Gépat / Sprint International, France, 1980s





This is a hard-to find self-produced French game (or rather prototype) which I had been looking for for some years, and which I have finally been able to get with the help of my friend Didier Maria.

The game was made by two guys called Gérard and Patrick (that's where the GÉPAT brand comes from), and it was an ambitious project.



The first thing that calls our attention is that the boards have a big area in which ads should be present but are not. Obviously the game was intended to have a commercial edition (something which never happened).

There are two two-folded boards in the game, so that we have four different stages available. The one above is a time-trial. 



The other three stages are labelled "Plat", Plat Montagne" and Montagne". I have trimmed the pictures to leave out the blank area.

Of course, the game represents a stage race.
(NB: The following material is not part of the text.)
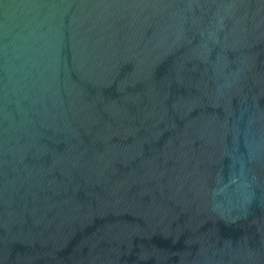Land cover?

However, the game is very simple, Players manage teams of two riders. They roll two dice for each rider (except on certain parts of the track, such as climbs, where riders move with only one die) and move the riders accordingly.

Of course there are certain bad squares on the road which players must try to avoid. Players may decide which of their riders will move first, but that does not make a big difference in the end, although it is supposed to be a tactical element of the game.
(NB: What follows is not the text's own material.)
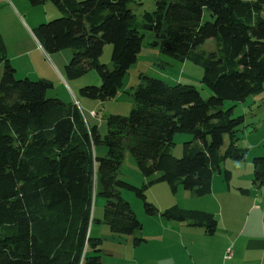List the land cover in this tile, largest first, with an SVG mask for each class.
I'll return each instance as SVG.
<instances>
[{"label":"trees","instance_id":"obj_1","mask_svg":"<svg viewBox=\"0 0 264 264\" xmlns=\"http://www.w3.org/2000/svg\"><path fill=\"white\" fill-rule=\"evenodd\" d=\"M131 1L28 0L33 8L51 3L61 15L38 25L34 37L44 52L71 50L64 67L69 79L91 69L98 73L100 86L80 88L83 98L116 97L141 51L143 32L153 33L150 45L159 53L202 67L201 83L212 95L204 100L191 85L139 75L130 94L135 107L125 117L107 116L101 136L76 104L46 96L51 83L17 79L0 39V264H103L101 239L89 235L93 221L117 237L140 231L120 192L134 193L148 216L159 211L146 201L147 185L135 187L119 178L125 149L143 177L159 174L149 184L166 182L173 192L180 185L196 197L210 193L214 173L229 182L223 161L240 162L247 155L238 145L244 117L233 115L234 106H222L263 92L264 0H158L139 23L128 8ZM205 10L212 21L203 20ZM211 39L215 49H201ZM105 44L112 45V69L99 63ZM177 134L192 137L179 159L171 155ZM225 137L229 141L221 153ZM98 146L106 149L104 157L95 154ZM251 163L252 183L259 187L264 156ZM95 184L105 200L101 220L91 214ZM160 215L202 227L208 235L216 229V219L203 211L174 205ZM132 243L137 247L145 239L134 237Z\"/></svg>","mask_w":264,"mask_h":264},{"label":"rangeland","instance_id":"obj_2","mask_svg":"<svg viewBox=\"0 0 264 264\" xmlns=\"http://www.w3.org/2000/svg\"><path fill=\"white\" fill-rule=\"evenodd\" d=\"M156 1L158 0H132L129 3L128 8L132 11L137 23L141 21L142 15L145 12L150 13L154 10ZM26 6V8H28L26 11H20V14L24 17L23 19H25L21 22V26L13 18H10L8 16L9 11L3 9L0 5V39L5 46L7 58L12 59L11 64L15 65V69H17L15 77L17 79H28L32 82L43 80L51 83L52 88L47 91L46 96L48 98H57L65 103H77L85 122L89 126H96V130L101 136L106 134L105 119L107 116L117 115L125 117L135 107L133 98L130 94L140 82L139 75L160 79L170 85H175L177 83L191 85L199 91L204 100L212 95L211 91L201 83L203 75L202 67L190 61L181 64L180 61L159 53L157 48L150 45L154 39L153 33L143 32L144 39L141 51L137 56L136 62L127 71L116 97L106 102L80 97V88L86 86H100L101 79L98 73L91 69L79 78L69 79L65 74L64 67L70 61L72 55L71 50L66 49L56 53L44 52L33 34L34 29L38 25L46 24L54 19L60 18V13L51 3L33 8L30 7L27 0ZM263 14L264 9L262 12V17L264 19ZM203 20L212 21V18L206 10L203 14ZM34 46H36L37 50L41 49L40 53L34 50ZM201 49L213 51L215 49V42L212 39L207 40L201 46ZM111 52L112 45L105 44L99 57V63L105 65L108 69H112ZM52 54L58 55L57 57H52ZM44 57L47 58V64L43 60ZM57 60H59L61 64L56 62ZM52 61L58 69L54 67ZM64 61H66V64ZM2 68L3 65H0V77ZM252 100H254L253 97L238 103H233L231 101L223 102V109L234 106L233 115L244 117L245 127H243L240 133L238 141L239 146L245 145L242 138L251 131L254 126V120L256 119V111L253 110ZM191 139L192 137L187 134L175 135L171 155L175 159L181 158L183 143ZM228 141V137H225L223 146L221 147V153L225 151ZM95 154L98 157H104L106 149L102 146H98L95 148ZM253 157L254 156H249V158H251L250 162ZM250 164L252 166V163ZM220 167L222 170L231 169V159L223 161ZM216 174L217 173H214L213 176H216ZM158 175L159 174L156 173L149 178L143 177L137 168L133 156L127 149L124 150L122 163L119 168V178L135 187L147 185L144 191L146 201L152 204L160 213L174 205L182 210H195L196 207H200L201 203H199L200 201L196 196L185 191L180 185L176 188V191L173 192L166 182H154L149 184L156 179ZM221 180L223 181L222 176ZM233 184L234 181L232 182V185ZM99 191V185L95 184V193L93 195L91 210L92 217L95 220L102 219L103 207L105 204L104 198L98 195ZM120 197L130 205L136 218L141 223L142 228L131 236L117 237L111 234L107 225L93 221L89 227V235L92 238L101 239V245L99 247L101 250L99 254L101 262L103 264H155V262L164 264L165 258L174 256H176V260L180 261L183 254L180 252L178 246L173 244L170 250L172 255L168 256V252L164 249V245L161 243L158 244V242H154V240L151 239V237H154L153 235L158 228L157 221H165L157 216L146 215L143 201L137 198L134 193L123 190L120 192ZM208 198L202 199V202H205L203 205L206 204ZM139 235H143L148 241L152 240L151 243H149V247H141L138 249L133 246L132 242L134 237H139ZM91 251L92 250H89V253L93 254Z\"/></svg>","mask_w":264,"mask_h":264},{"label":"crops","instance_id":"obj_3","mask_svg":"<svg viewBox=\"0 0 264 264\" xmlns=\"http://www.w3.org/2000/svg\"><path fill=\"white\" fill-rule=\"evenodd\" d=\"M26 2L27 0H0V5L9 11L10 18L21 25L25 19L20 11L28 9ZM34 50L40 53L41 49L37 50L34 46ZM57 55L52 54V57ZM11 60L10 58V63ZM43 60L47 64V58L44 57ZM56 62L61 64L59 60ZM184 63L186 61L181 62ZM52 64L57 68L53 61ZM253 99L256 119L251 131L242 138L245 145L240 146L247 149L245 159L240 162L231 160V169H227L230 172L228 183L222 181L221 175L217 173L212 176L210 193L196 197L201 205L195 210L209 213L216 219L214 233L208 235L202 227L192 226L187 222L166 220L160 212L156 215L165 222L157 221L158 228L151 239L163 244L168 256L172 255L170 250L173 244L183 254L180 261L176 260V256L165 258L164 264H264V183L259 187L253 185V168L249 158L264 156V89L261 94L253 96ZM205 197L209 198L203 205L205 202L202 199H206ZM139 237L145 239L143 235ZM151 241L145 239V243L134 247H149ZM227 250L231 254L228 259L225 258Z\"/></svg>","mask_w":264,"mask_h":264},{"label":"built area","instance_id":"obj_4","mask_svg":"<svg viewBox=\"0 0 264 264\" xmlns=\"http://www.w3.org/2000/svg\"><path fill=\"white\" fill-rule=\"evenodd\" d=\"M230 255H231V254H230V250H227V253H226V255H225V258L228 259V258L230 257Z\"/></svg>","mask_w":264,"mask_h":264}]
</instances>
We also find tactical cards, which players may keep until it is the best moment to play them.




The paradox is that while the rules of this game are deceptively simple, they are written in such an ambiguous in the way that they are hard to understand. Let me tell you that this has some merit!
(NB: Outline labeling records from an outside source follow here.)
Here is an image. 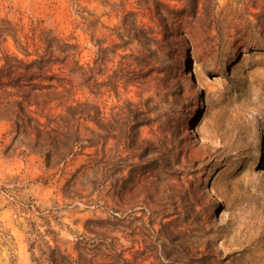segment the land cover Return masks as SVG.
Wrapping results in <instances>:
<instances>
[{
  "label": "rangeland",
  "instance_id": "1",
  "mask_svg": "<svg viewBox=\"0 0 264 264\" xmlns=\"http://www.w3.org/2000/svg\"><path fill=\"white\" fill-rule=\"evenodd\" d=\"M156 1L187 10L175 19L186 95L178 190L136 185L130 162L106 174L113 140L106 153L89 146L92 122L80 125L75 153L48 168L33 140L0 120V264H264V0H0V27L11 33L0 49L23 51L13 36L33 52L45 38H66L87 65L98 40L119 41L109 27L129 13L153 24ZM76 95L96 99L81 84ZM127 95L138 98L134 88ZM157 125L140 137L159 144ZM150 218L156 229L175 220L172 234L135 230Z\"/></svg>",
  "mask_w": 264,
  "mask_h": 264
},
{
  "label": "trees",
  "instance_id": "2",
  "mask_svg": "<svg viewBox=\"0 0 264 264\" xmlns=\"http://www.w3.org/2000/svg\"><path fill=\"white\" fill-rule=\"evenodd\" d=\"M186 12V8L175 9L156 1L150 11L154 20L151 25L138 23L136 13H129L131 20L126 18L109 27L119 41L102 46L103 40H98L96 53L87 65L79 63L77 45L66 38H45L35 43L33 52L13 36L23 51L0 49V120L10 124L16 137L31 138L32 152L43 157L48 168L60 165L75 153L80 125L92 122L95 127L88 128L92 133L89 146L96 151L102 147L106 153L107 143L113 140L116 157L110 160L106 174L120 173L131 163L137 170L136 185L165 182L176 192L172 166L181 163V153L176 151L179 144L175 129L182 124L178 115L182 114L186 95L176 65L180 41L175 19ZM5 34H11L9 29L0 27V39L6 40ZM130 44L134 45L127 51ZM75 76L81 79L79 83ZM79 84L96 99H79ZM133 88L137 99L127 95ZM103 96L104 101H99ZM161 105L167 107V112L156 113ZM156 123L159 144L140 137L143 127ZM122 152L128 155L122 157ZM140 221L142 224L135 230H150L157 235L172 234L175 223L170 220L156 229L152 218ZM51 262L58 264L54 257Z\"/></svg>",
  "mask_w": 264,
  "mask_h": 264
},
{
  "label": "bare ground",
  "instance_id": "3",
  "mask_svg": "<svg viewBox=\"0 0 264 264\" xmlns=\"http://www.w3.org/2000/svg\"><path fill=\"white\" fill-rule=\"evenodd\" d=\"M191 82H192V81H191ZM205 180H206V177L203 178V181H205Z\"/></svg>",
  "mask_w": 264,
  "mask_h": 264
}]
</instances>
There are eleven cyclists included with the game. These are Cofalus of the type usual in the eighties (smaller than the later ones we find in some nineties' games). Apart from the eight riders needed to play the game (two for each of the four teams) we have one with the yellow jersey, one with the green jersey and one with the polka-dot jersey, which are supposed to be replace the leaders of the general, points and mountain classifications from the second stage on.


My favourite (by far) feature of the game is the level crossing.



Here are the best climber and the GC leader. (My copy of the game is not new, as you can see: it looks like the riders have suffered seriuos falls)


Bottom of the box. The "G" in "G.Branca" is probably the "GÉ" in "GÉPAT" (?)




Thanks, again, Didier for finding this one!